Busch beschenkt sich selbst

Von Dennis Grübner
NASCAR Cup Series
Kyle Busch in gewohnter Pose

Kyle Busch in gewohnter Pose

Nur 24 Stunden nach dem Sieg im Nationwide-Rennen gewann Kyle Busch auch das Cup-Rennen in Richmond.

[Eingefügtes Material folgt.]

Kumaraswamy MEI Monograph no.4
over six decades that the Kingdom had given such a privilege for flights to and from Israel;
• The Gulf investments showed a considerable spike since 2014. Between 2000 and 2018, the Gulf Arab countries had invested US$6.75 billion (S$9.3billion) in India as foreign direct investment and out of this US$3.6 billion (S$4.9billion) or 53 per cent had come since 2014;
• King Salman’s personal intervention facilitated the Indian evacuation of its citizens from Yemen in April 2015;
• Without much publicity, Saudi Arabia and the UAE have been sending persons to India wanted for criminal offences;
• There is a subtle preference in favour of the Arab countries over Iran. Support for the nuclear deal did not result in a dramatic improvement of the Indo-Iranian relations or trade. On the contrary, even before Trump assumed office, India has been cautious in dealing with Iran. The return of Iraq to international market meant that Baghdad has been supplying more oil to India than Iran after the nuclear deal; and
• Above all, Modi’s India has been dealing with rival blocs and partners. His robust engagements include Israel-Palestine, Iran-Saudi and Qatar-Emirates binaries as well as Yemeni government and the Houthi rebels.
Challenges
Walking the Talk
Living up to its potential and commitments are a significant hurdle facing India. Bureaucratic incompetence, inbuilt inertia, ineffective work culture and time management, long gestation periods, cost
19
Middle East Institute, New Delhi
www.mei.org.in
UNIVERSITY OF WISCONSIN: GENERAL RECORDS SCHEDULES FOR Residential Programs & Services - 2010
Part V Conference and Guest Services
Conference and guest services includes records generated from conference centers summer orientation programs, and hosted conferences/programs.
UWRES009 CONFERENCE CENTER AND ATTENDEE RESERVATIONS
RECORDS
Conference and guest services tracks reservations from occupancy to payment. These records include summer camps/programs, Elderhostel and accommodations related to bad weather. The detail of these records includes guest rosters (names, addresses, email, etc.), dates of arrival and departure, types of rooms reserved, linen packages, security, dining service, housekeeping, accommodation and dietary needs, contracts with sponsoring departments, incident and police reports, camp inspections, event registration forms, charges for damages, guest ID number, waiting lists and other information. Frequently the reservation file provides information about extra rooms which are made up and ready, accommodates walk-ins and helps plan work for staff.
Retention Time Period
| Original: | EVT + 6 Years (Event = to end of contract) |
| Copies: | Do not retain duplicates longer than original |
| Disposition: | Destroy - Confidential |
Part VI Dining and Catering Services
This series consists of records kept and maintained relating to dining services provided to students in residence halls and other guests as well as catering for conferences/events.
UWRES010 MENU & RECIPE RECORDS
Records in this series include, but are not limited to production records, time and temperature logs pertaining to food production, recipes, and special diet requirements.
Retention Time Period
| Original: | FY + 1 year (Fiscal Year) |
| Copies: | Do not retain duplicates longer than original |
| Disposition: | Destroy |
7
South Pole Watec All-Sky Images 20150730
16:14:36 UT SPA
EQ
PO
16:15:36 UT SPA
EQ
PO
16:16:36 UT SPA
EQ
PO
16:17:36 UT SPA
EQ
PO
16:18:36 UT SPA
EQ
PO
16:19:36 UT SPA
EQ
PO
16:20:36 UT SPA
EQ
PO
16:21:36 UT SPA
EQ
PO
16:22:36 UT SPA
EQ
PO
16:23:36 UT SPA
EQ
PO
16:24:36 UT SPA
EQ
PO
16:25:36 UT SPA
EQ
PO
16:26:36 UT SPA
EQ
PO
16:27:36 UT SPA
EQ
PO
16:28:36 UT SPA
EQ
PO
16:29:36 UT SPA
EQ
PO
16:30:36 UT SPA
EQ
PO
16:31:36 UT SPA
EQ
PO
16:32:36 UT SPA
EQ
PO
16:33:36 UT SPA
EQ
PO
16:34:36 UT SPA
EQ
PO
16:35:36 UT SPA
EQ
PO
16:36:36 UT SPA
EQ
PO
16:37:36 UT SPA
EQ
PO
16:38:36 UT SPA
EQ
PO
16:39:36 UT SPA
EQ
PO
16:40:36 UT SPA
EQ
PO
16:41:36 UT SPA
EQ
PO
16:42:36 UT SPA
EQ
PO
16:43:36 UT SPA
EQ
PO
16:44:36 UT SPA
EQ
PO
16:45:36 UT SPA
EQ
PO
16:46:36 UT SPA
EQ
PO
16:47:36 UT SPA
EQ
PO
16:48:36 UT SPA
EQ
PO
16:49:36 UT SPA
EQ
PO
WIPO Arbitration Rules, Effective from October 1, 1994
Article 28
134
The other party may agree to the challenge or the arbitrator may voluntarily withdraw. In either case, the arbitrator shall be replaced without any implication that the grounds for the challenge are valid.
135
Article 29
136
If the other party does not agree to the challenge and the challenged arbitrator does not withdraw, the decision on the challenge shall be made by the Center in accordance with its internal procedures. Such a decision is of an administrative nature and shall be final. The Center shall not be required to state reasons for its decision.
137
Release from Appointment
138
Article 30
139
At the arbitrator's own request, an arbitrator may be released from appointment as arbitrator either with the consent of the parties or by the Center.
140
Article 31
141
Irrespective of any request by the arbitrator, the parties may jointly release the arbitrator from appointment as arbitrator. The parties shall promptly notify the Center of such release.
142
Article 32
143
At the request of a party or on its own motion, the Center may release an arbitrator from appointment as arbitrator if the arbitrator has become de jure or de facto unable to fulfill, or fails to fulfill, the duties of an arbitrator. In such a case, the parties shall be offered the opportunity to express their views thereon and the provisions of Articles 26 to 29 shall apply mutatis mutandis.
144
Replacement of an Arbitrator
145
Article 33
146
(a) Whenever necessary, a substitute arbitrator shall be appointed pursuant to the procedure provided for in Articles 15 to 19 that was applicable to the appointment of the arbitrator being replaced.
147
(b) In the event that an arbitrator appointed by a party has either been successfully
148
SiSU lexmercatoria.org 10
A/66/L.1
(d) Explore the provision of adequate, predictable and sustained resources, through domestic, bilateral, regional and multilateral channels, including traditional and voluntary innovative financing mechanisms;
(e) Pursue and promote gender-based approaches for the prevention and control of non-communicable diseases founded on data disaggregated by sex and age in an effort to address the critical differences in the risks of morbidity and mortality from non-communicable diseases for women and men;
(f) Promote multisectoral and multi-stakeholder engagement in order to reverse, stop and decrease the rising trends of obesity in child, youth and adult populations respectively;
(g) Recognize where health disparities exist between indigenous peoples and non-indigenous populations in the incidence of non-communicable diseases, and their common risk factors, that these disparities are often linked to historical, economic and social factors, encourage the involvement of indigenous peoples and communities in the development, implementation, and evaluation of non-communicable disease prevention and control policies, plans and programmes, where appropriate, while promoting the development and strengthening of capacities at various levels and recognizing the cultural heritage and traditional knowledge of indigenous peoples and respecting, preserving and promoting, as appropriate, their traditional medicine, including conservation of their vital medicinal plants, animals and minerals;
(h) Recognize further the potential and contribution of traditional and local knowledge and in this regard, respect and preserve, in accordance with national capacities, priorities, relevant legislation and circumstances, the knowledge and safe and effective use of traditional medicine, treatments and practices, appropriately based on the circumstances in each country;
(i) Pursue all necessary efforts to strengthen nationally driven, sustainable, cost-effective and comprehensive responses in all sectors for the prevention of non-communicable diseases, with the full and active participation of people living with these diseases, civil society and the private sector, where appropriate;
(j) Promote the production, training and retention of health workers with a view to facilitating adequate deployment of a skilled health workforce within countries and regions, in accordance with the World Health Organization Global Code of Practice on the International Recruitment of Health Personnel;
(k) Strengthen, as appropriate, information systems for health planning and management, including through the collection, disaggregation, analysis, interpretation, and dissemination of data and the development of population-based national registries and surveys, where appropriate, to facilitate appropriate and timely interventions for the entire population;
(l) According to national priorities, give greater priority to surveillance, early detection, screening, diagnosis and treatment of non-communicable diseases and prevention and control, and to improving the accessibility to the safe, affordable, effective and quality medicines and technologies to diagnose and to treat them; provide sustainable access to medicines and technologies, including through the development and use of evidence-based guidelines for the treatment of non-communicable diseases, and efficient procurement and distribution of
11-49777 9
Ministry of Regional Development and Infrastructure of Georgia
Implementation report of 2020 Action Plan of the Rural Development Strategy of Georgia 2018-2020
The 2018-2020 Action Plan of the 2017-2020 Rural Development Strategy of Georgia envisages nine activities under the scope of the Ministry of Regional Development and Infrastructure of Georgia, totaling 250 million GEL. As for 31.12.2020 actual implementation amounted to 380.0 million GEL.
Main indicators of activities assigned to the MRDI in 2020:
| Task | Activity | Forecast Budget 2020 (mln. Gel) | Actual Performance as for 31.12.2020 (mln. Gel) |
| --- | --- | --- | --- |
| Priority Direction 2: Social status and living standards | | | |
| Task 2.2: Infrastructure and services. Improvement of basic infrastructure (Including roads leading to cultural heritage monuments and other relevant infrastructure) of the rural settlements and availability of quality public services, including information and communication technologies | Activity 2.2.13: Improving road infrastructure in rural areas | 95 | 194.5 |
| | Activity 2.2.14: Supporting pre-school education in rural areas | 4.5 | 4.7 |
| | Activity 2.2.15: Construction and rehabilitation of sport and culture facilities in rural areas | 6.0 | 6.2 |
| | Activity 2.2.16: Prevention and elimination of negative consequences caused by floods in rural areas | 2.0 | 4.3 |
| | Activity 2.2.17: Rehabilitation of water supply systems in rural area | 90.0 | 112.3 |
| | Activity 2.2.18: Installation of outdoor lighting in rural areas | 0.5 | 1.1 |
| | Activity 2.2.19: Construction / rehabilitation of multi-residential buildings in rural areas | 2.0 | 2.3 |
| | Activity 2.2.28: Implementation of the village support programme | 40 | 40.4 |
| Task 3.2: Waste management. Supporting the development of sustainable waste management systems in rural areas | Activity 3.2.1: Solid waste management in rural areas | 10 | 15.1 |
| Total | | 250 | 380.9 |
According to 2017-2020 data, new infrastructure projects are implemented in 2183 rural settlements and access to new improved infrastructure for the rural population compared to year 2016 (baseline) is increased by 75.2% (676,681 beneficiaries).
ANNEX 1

An diese Geburtstagfeier wird sich Kyle Busch noch länger erinnern. Zu seinem 24. Geburtstag beschenkte sich der Gibbs-Pilot mit dem Rennsieg auf dem Richmond International Raceway. Es ist bereits der dritte Saisonsieg im zehnten Rennen. Busch ist neben Cale Yarborough der einzige Fahrer, der ein NASCAR-Rennen an seinem Geburtstag gewinnen konnte.

Das Rennen gestaltete sich sehr abwechslungsreich. Von Beginn an wurde um Positionen gefightet und sich nichts geschenkt. Daraus resultiert auch die hohe Zahl an Gelbphasen. Insgesamt 15 Mal musste das Pace Car ausrücken, weil sich jemand gedreht hat oder die Mauer berührte. Darunter viele der Top-Stars wie z. B. Jimmie Johnson, Jeff Burton, Kevin Harvick, Kasey Kahne, Carl Edwards und weitere Piloten. Jeff Burton wurde nach einem frühen Dreher, ausgelöst durch Dale Earnhardt jr., sogar noch Dritter. Der Childress-Mann scherzte im anschließenden Interview, dass das Auto nach dem Kontakt mit Earnhardt einfach noch besser war.

Zweiter wurde Tony Stewart. Teamkollege Ryan Newman landete auf Rang vier. Für das Stewart-Haas-Team das beste Resultat der Saison. Mark Martin wurde trotz Drehers Fünfter. Innerhalb von 50 Runden von Platz eins auf acht durchgereicht wurde Jeff Gordon. Er musste in der entscheidenden Phase deutlich federn lassen. Schuld daran waren die im Gegensatz zur Konkurrenz veralteten Reifen. Gordon legte seinen letzten Boxenstopp in Runde 274 ein und fuhr über 100 Runden auf dem Reifensatz.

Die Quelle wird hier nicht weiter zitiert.